Embedding models map variable-length text onto fixed-length dense vectors such that semantically related passages cluster together in vector space. The embedding is the bridge between natural language and mathematical similarity. Two chunks that discuss the same concept in different words will have similar vectors even if they share no exact tokens — this is what allows RAG to retrieve by meaning rather than keyword overlap.
Vector search is almost always approximate nearest neighbour (ANN) search rather than exact brute-force cosine similarity. For small demo datasets brute-force works fine, but at millions of chunks the latency becomes prohibitive. Production systems use specialised indexes — FAISS from Meta, pgvector as a Postgres extension, Qdrant, Weaviate, Pinecone, or Milvus. These indexes trade a small amount of recall for orders-of-magnitude speed improvements, usually with configurable precision-performance knobs.

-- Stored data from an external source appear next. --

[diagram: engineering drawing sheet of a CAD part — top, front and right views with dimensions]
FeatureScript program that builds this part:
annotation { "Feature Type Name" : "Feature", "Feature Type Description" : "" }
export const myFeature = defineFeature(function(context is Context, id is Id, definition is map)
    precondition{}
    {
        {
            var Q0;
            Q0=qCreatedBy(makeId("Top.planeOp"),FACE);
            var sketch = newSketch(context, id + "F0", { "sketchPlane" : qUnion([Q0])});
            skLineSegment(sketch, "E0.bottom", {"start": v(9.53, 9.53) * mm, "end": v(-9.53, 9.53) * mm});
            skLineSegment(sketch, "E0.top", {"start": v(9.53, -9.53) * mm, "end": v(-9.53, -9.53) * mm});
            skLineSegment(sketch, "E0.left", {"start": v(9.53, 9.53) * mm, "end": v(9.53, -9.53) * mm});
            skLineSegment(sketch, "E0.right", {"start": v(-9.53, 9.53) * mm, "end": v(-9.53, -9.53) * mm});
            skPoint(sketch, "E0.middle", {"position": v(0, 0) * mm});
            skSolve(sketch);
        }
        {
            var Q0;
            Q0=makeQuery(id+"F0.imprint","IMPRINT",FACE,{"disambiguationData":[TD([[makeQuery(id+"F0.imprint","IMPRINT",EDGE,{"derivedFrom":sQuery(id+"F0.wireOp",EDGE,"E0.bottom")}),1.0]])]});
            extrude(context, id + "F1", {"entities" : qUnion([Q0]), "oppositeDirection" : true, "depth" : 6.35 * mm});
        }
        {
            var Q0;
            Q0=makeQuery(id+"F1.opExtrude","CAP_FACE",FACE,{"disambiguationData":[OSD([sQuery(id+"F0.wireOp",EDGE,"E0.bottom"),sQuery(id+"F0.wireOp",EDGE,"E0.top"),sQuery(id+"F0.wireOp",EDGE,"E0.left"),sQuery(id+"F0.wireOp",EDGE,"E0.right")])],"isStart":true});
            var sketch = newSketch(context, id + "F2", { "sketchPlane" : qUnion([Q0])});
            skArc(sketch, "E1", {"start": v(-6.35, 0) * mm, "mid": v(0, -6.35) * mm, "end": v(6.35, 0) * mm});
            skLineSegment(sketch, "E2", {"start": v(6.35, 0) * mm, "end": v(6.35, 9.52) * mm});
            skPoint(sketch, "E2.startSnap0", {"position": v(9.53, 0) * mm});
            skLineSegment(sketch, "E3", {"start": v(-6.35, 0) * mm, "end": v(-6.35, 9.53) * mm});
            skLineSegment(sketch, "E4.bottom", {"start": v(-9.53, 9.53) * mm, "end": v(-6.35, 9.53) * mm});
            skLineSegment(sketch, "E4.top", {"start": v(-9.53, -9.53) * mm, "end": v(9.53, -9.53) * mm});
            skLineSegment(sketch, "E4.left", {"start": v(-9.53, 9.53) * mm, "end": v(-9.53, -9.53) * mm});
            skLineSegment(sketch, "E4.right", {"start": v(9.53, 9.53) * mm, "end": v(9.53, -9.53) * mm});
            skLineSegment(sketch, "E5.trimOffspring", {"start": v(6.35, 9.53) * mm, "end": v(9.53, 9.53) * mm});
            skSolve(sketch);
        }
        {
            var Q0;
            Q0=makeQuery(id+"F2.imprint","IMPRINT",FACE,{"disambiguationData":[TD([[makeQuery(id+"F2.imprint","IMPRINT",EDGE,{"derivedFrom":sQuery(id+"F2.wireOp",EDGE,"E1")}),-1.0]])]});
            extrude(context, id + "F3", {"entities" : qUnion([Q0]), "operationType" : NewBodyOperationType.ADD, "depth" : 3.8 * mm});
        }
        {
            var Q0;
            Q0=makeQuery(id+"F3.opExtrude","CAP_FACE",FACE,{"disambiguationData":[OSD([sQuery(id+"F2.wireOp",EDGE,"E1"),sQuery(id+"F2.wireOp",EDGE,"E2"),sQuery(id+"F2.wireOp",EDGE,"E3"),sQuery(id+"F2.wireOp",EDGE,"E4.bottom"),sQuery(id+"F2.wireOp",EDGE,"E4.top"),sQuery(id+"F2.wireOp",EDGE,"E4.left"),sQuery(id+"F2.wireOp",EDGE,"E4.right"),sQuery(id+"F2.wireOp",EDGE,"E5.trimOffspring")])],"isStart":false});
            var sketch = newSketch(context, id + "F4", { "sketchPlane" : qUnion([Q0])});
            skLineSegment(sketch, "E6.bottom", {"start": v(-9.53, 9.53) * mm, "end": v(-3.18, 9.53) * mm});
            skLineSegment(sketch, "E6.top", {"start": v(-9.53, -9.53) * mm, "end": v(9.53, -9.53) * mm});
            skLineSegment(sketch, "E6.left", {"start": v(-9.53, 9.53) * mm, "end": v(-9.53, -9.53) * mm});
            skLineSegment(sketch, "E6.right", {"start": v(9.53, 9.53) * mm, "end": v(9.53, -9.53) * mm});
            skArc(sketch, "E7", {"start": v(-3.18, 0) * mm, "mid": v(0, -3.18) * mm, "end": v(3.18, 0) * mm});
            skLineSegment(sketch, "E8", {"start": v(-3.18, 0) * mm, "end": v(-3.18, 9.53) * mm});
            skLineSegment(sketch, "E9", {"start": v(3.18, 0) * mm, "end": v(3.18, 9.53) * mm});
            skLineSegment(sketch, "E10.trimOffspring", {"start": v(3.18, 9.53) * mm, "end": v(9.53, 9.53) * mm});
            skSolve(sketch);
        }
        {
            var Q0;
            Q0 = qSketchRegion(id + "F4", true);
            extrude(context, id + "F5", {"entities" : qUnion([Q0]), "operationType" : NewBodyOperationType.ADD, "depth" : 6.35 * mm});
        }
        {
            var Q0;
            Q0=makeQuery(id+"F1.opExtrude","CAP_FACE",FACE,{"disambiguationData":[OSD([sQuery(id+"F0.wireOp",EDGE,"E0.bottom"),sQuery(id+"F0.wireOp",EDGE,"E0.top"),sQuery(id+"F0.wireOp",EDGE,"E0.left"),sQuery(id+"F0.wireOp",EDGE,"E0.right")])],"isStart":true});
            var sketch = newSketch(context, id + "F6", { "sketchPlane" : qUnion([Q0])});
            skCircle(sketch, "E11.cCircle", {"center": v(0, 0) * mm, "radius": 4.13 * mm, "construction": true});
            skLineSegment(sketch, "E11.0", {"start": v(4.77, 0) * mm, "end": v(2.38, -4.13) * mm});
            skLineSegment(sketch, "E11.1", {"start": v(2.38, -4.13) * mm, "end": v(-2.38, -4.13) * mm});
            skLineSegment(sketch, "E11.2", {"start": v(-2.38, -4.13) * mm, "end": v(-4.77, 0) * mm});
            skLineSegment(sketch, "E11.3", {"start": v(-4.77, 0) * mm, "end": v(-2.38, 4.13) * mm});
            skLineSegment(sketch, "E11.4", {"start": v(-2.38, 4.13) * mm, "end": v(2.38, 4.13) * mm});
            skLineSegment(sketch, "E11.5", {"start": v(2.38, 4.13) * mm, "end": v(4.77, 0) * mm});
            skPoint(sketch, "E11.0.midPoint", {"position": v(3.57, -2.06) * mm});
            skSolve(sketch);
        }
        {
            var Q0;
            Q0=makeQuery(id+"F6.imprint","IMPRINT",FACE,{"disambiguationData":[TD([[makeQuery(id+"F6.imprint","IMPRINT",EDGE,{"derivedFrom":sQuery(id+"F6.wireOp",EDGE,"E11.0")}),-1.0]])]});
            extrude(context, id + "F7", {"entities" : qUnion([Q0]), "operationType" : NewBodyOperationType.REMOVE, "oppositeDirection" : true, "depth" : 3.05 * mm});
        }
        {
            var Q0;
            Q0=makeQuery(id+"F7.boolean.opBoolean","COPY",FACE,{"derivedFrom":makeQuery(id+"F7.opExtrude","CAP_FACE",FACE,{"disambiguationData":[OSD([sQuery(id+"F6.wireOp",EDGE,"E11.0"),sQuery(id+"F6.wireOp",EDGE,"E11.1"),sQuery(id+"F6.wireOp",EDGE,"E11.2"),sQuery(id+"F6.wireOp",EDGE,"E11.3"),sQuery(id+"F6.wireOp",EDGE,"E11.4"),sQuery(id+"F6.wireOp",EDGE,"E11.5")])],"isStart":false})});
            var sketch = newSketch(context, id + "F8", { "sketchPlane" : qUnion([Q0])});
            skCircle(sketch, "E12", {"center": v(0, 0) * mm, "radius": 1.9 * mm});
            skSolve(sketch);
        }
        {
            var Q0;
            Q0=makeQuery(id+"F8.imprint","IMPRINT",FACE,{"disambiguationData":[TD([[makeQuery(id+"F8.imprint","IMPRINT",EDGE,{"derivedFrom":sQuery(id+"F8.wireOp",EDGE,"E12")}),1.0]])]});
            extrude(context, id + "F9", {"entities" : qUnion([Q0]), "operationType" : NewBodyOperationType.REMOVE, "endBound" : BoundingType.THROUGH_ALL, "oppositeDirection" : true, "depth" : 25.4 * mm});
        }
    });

Choosing an embedding model requires balancing several dimensions: retrieval quality on your domain, latency per request, cost per token, multilingual support, maximum context length, and whether the model can be deployed on-premises or must be called via API. General-purpose models like OpenAI text-embedding-3-large or Cohere embed-v3 work well for most English corpora. Domain-specific or multilingual corpora may benefit from purpose-built models. The only reliable way to compare models is to benchmark them on a representative subset of your actual queries.